A decades-long feud between Georgia and Florida over water has killed a bill in the U.S. Congress that was poised to bolster the nation’s weather forecasting capabilities, including support for seasonal predictions and commercial alternatives to collecting data.
The Senate passed the bill on 1 December, building off earlier legislation in the House of Representatives. With broad bipartisan support, it was widely expected to pass the House again and be signed into law by President Barack Obama. But when the bill returned to the House this week, a section had been added by Senator Bill Nelson (D–FL) calling for a study of the water management of a river system shared by Georgia, Florida, and Alabama. That addition drew a heated, nearly unanimous rebuke from Georgia representatives, and the bill was not brought up for a vote before the House adjourned for the remainder of the year.
The study was not relevant to the rest of the bill, says Representative Doug Collins (R–GA). It was “the latest in a series of attempts by Alabama and Florida senators to interfere in the ongoing tristate water wars through congressional intervention. I have maintained that Congress should not interfere in this issue, yet Alabama and Florida repeatedly try to tilt the playing field at the expense of Georgia.”
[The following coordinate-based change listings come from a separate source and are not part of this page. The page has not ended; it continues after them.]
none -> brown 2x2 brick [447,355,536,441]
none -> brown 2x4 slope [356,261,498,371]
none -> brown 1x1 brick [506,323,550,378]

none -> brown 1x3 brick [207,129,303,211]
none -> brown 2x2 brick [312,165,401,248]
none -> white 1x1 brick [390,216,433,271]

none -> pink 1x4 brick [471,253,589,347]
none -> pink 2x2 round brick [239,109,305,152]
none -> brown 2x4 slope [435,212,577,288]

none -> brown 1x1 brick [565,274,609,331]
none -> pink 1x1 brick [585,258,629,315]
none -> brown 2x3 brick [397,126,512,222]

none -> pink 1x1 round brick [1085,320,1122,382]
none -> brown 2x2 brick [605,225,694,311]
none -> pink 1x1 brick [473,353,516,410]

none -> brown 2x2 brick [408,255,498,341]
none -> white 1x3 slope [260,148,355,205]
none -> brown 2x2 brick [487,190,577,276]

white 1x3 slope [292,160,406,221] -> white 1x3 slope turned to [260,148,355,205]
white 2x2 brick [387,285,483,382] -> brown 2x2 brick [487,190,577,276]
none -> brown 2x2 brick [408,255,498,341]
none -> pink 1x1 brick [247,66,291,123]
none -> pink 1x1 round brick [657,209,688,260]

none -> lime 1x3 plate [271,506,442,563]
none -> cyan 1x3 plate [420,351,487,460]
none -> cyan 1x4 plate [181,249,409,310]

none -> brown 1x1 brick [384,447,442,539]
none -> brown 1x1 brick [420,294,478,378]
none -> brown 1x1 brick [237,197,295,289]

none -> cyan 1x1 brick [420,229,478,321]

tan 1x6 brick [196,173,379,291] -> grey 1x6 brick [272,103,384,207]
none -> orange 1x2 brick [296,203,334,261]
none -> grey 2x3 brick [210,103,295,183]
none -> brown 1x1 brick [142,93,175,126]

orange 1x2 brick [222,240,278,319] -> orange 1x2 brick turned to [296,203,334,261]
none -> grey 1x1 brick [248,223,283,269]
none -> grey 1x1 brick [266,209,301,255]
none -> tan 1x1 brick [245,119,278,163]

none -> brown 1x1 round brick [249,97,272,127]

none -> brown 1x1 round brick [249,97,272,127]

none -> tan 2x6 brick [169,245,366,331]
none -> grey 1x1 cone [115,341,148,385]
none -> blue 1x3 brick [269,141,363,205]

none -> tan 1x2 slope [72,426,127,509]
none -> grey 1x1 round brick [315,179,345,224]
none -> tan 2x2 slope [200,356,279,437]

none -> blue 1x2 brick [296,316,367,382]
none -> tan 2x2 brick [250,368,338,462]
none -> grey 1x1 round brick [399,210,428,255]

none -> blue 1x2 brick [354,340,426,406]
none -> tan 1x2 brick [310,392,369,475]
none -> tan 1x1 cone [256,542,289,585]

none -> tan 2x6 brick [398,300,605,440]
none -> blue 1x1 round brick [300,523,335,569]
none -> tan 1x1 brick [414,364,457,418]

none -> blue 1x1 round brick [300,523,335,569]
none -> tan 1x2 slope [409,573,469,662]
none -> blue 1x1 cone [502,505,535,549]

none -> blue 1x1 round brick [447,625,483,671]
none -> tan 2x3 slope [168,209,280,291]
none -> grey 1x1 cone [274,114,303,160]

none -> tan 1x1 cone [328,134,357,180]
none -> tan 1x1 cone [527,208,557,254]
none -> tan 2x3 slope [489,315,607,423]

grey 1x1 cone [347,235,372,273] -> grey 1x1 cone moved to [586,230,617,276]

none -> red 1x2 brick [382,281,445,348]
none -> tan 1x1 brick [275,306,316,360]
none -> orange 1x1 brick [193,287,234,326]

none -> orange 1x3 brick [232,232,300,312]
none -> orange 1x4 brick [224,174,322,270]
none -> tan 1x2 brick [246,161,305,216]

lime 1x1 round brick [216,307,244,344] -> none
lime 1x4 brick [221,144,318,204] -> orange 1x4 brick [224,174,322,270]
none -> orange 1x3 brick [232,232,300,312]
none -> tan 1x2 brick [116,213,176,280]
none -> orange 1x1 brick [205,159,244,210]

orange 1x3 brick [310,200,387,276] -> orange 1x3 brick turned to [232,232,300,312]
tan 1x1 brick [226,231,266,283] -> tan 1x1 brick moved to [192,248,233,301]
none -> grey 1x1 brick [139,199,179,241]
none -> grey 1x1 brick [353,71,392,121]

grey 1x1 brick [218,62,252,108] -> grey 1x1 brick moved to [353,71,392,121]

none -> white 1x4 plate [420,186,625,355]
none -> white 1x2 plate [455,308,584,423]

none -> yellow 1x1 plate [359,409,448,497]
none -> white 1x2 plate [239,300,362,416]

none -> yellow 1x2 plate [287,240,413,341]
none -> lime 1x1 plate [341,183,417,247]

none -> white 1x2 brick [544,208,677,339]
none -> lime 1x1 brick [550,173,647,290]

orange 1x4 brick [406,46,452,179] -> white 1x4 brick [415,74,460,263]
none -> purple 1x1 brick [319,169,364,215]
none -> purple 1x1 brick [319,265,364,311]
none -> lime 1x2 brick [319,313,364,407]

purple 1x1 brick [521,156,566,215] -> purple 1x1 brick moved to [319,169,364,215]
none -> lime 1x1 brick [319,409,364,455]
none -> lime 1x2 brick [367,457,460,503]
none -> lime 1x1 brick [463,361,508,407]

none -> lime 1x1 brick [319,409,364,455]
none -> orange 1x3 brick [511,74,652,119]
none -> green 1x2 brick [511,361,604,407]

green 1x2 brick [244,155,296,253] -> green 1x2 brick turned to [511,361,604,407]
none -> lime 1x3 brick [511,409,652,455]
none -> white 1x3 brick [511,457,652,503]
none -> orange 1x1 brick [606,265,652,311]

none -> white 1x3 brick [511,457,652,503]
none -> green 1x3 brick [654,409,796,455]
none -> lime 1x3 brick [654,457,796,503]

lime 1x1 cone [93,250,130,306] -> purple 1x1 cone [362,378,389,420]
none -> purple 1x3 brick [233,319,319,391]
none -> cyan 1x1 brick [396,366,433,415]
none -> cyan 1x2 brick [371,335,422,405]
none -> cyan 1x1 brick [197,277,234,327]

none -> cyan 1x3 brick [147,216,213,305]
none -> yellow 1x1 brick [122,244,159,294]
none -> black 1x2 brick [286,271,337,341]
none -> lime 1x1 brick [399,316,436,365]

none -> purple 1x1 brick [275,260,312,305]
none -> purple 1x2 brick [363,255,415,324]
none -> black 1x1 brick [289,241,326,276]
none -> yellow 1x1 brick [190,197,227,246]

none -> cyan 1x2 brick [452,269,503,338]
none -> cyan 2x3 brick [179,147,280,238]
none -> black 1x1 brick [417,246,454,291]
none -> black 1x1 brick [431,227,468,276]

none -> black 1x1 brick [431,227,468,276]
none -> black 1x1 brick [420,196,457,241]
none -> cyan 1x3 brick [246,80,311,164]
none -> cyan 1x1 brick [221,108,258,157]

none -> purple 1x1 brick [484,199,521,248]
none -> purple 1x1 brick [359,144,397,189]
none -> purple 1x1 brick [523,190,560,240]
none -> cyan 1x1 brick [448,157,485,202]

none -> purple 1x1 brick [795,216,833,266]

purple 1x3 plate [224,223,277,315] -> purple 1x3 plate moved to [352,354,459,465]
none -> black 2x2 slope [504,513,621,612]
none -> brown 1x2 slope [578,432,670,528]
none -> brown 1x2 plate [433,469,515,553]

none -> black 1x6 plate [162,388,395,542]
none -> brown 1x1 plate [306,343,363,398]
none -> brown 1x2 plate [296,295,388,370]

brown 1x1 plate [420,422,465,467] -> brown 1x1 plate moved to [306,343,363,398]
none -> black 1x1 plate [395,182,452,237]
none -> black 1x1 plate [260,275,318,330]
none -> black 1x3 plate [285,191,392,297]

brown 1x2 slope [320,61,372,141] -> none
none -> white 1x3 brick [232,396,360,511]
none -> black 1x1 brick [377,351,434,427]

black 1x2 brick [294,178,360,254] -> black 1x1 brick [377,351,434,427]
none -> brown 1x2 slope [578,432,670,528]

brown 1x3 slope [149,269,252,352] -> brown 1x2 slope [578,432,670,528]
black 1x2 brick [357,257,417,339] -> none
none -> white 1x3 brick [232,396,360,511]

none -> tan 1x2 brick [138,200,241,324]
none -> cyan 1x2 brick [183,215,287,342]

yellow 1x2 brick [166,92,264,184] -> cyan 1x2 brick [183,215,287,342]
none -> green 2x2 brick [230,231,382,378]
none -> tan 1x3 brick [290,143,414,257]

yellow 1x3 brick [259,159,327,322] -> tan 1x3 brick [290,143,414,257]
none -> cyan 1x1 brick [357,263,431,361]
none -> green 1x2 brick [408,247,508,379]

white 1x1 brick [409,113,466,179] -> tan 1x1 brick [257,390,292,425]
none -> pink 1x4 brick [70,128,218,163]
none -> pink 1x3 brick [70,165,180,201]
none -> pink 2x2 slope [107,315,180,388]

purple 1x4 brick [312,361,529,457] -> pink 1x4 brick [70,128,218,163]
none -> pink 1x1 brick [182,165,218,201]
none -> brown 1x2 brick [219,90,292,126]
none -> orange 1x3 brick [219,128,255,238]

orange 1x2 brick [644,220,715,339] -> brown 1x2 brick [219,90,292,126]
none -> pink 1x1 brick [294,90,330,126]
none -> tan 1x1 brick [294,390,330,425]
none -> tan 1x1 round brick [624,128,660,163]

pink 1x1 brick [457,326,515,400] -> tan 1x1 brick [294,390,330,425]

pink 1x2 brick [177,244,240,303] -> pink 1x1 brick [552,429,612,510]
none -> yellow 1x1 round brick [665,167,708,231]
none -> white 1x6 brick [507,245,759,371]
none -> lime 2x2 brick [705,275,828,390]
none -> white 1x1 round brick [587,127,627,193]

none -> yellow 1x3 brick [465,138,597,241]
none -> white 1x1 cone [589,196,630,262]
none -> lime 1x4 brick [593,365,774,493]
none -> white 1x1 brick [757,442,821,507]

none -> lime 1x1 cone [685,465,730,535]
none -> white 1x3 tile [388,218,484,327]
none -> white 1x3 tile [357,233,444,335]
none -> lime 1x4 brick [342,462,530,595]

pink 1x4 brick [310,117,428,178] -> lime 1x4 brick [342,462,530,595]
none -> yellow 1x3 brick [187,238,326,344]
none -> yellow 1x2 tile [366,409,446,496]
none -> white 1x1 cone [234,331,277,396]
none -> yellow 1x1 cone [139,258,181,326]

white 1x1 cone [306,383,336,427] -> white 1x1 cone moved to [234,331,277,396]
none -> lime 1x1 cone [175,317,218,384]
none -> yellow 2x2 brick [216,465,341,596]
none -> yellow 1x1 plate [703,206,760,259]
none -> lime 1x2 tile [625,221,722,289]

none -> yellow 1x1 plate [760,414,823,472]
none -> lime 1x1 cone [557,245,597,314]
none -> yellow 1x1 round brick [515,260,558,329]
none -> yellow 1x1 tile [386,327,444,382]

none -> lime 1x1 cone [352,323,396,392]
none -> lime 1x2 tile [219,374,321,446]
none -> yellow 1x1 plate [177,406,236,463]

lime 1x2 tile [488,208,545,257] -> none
For decades, the states have battled over the Apalachicola River and its two tributaries, the Chattahoochee and Flint. In the 1950s, Georgia dammed the Chattahoochee to create Lake Lanier, which has fueled Atlanta’s rapid growth. In Florida’s view, this has reduced the freshwater reaching the Gulf of Mexico, causing brackish water and threatening oysters. The conflict has reached the highest levels, with the Supreme Court expected to rule next year on a lawsuit Florida has brought against Georgia.
The bill would have mandated that the National Water Center, an outpost of the National Oceanic and Atmospheric Administration (NOAA) in Tuscaloosa, Alabama, produce a study within 3 years advising the Army Corps of Engineers, which manages the watershed’s dams and reservoirs, on ways to improve the system, focusing especially on environmental protection, flood risk, and recreation. Georgia lawmakers, noticing no mention of agriculture or drinking waters, sought additional language supporting these other authorized uses. But no compromise could be found.
It’s a blow to the weather community, and disappointing to see, says David Titley, a director of the Center for Solutions to Weather and Climate Risk at Pennsylvania State University in State College. “While no bill is perfect, this bill had many components that would have significantly advanced the capabilities of our national weather enterprise, and would have enhanced both the safety of our citizens, and our economy.”
It remains likely that the bill will return next year. It could move quickly toward approval, if it can get past the likely partisan gridlock in the next Congress. Scientists will continue to push for a deal, says Tony Busalacchi, the president of the University Corporation for Atmospheric Research, based in Boulder, Colorado, which has advocated for the bill for 4 years. “We look forward to working with lawmakers next year on legislation to further strengthen the nation’s weather forecasting capabilities.”
The bill would have been the first significant legislation to address weather in a generation. It would have boosted NOAA’s capacity to make seasonal weather predictions between 2 weeks and 2 years out, and called for the agency to improve its hurricane, tsunami, and tornado research. It also required NOAA to shift from relying exclusively on its own satellites and weather data and to look for commercial alternatives wherever possible.